+++ Record extracts

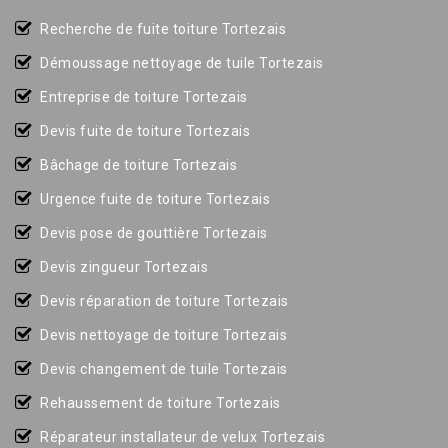
Recherche de fuite toiture Tortezais
Démoussage nettoyage de tuile Tortezais
Entreprise de toiture Tortezais
Devis fuite de toiture Tortezais
Bâchage de toiture Tortezais
Urgence fuite de toiture Tortezais
Devis pose de gouttière Tortezais
Devis zingueur Tortezais
Devis réparation de toiture Tortezais
Devis nettoyage de toiture Tortezais
Devis changement de tuile Tortezais
Rehaussement de toiture Tortezais
Réparateur installateur de velux Tortezais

++++++

The line containing "Bâchage de toiture Tortezais" and every line after it, through the last one above, should be written out word for word.

Answer »
Bâchage de toiture Tortezais
Urgence fuite de toiture Tortezais
Devis pose de gouttière Tortezais
Devis zingueur Tortezais
Devis réparation de toiture Tortezais
Devis nettoyage de toiture Tortezais
Devis changement de tuile Tortezais
Rehaussement de toiture Tortezais
Réparateur installateur de velux Tortezais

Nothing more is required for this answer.